In this “do more with less” post-Covid world, banks will need more detailed datapoints to track their digital marketing ROIs

The Covid pandemic has had a variable impact on marketing budgets, with the US banking and finance industry seeing a particularly large decline. The CMO survey released in June 2020 showed that the industry’s marketing spend was 13% of its total budget. The same survey in August 2019 put the figure at 22%, one of the highest across all sectors.

                                                    Source: CMO

But it isn’t just the big drop that is surprising, it is also that the larger cut (-11%) was to digital marketing versus non-digital marketing (-5%). To give an idea of how the banking industry diverged from other sectors, the retail sector for example actually increased its digital marketing budgets by 11%.

Part of the problem lies in the fact that banks just do not have the information they need to take the necessary digital marketing decisions. Banks lag in their digital marketing, but this is exacerbated by their inability to track how this digital marketing is experienced, thereby creating a vicious cycle.

The pandemic is making this problem even more acute. According to eMarketer, the pandemic is causing a shift among US banks towards performance marketing ie marketing based on achieving specific desired actions or outcomes. Traditionally, this has meant counting clicks, searches, downloads, bookings or sales.

But marketeers now agree that such superficial measurements do not provide sufficient insight into customer intent. Why is a particular customer outcome achieved, or not achieved?  To understand this, marketing metrics is needed not just for the customer journey but also his micro-journey. In the drive to optimize marketing dollars, the smallest incentive and friction point needs to be identified across every digital channel.
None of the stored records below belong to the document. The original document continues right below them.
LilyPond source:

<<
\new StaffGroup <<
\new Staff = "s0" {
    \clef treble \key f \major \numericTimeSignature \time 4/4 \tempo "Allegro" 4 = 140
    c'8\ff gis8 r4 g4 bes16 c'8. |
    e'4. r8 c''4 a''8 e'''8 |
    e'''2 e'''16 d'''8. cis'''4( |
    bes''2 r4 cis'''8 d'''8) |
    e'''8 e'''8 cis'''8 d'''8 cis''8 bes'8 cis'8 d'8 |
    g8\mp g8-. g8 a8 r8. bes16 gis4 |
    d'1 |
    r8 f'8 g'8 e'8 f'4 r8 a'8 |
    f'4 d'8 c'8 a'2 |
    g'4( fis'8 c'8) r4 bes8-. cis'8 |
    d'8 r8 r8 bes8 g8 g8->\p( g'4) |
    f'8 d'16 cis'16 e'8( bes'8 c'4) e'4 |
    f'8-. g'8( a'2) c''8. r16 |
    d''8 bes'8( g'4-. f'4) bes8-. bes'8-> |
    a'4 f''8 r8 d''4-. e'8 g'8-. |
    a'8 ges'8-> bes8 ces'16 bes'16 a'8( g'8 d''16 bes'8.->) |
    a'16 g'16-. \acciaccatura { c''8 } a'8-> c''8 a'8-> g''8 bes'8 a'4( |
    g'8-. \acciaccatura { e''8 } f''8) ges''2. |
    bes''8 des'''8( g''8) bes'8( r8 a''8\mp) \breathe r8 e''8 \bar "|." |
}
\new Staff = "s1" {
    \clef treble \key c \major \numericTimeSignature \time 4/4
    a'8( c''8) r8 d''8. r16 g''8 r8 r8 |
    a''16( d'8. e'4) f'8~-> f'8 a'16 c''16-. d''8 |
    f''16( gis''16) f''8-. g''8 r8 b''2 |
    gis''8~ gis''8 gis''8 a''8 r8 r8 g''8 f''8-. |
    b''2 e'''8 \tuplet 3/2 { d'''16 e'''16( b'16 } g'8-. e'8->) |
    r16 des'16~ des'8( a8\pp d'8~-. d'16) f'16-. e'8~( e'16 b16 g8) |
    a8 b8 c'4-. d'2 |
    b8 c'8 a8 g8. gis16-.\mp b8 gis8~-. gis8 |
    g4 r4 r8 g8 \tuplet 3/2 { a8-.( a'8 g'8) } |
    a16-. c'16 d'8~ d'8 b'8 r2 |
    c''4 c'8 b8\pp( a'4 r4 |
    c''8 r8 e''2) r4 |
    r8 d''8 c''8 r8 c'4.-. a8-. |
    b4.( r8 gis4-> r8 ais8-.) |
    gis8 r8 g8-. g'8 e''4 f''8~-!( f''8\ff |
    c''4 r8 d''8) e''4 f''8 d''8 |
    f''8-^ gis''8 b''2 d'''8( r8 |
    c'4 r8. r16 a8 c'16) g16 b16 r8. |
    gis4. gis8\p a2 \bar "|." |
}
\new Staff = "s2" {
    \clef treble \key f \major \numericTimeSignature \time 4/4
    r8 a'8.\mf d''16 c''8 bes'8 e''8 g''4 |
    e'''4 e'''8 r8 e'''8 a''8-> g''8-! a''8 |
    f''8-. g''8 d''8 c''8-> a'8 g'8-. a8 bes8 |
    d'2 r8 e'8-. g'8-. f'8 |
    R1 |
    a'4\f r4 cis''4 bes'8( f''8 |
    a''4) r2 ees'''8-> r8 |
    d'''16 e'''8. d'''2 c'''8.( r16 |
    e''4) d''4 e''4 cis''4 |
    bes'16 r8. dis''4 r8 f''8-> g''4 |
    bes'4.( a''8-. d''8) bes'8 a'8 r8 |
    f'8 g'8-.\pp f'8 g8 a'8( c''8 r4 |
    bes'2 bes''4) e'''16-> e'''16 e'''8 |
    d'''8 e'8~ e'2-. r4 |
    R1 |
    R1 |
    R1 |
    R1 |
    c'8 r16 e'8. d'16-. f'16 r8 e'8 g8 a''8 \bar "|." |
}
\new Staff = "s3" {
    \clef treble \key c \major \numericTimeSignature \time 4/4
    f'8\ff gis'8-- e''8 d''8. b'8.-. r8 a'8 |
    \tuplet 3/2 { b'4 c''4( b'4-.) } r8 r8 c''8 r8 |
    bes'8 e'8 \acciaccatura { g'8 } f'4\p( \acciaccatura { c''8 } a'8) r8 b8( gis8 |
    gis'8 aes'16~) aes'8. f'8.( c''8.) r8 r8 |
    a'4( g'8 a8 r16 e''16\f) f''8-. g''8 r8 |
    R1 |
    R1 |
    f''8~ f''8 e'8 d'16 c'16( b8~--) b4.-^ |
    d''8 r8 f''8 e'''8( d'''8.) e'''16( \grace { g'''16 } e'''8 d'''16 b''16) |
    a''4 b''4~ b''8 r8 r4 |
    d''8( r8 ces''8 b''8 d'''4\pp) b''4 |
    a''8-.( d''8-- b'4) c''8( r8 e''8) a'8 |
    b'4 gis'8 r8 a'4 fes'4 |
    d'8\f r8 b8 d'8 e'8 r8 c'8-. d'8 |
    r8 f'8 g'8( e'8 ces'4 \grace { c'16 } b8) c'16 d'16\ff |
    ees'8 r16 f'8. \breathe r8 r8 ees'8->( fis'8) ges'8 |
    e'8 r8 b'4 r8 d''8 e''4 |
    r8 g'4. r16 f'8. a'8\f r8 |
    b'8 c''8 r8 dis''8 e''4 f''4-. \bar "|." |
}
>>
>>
                              Source: Digital Banking Report Sept 2020,  The Financial Brand

Yet the biggest problem that banks’ marketing teams face today is that while such data is collected, it remains hard to access and interpret. The Financial Brand’s recent survey of financial marketeers verifies this.  When asked to identify their major challenges, far more financial marketeers cited data analytics, data accessibility and performance measurement than those lamenting budget constraints.

It is perhaps not surprising therefore that Forrester report an uptick in replatforming enquiries since the Covid outbreak. They put this down to the desire to lower cost, but surveys such as the one above suggest a corresponding desire – for those on the marketing front line to be able to pick apart customers’ Covid-intensified digital interactions.

New-age, microservices-based digital integration platforms such the TWINN aim to do both. Traditional martech stacks consist of a complex web of databases, CRM systems, automation and notification systems, content management systems, social media management systems analytics and attribution systems, the list goes on. New age platforms give banks the option to sunset some of these components while gaining greater connectivity across data sources, thereby achieving previously unattainable marketing datasets and analytics.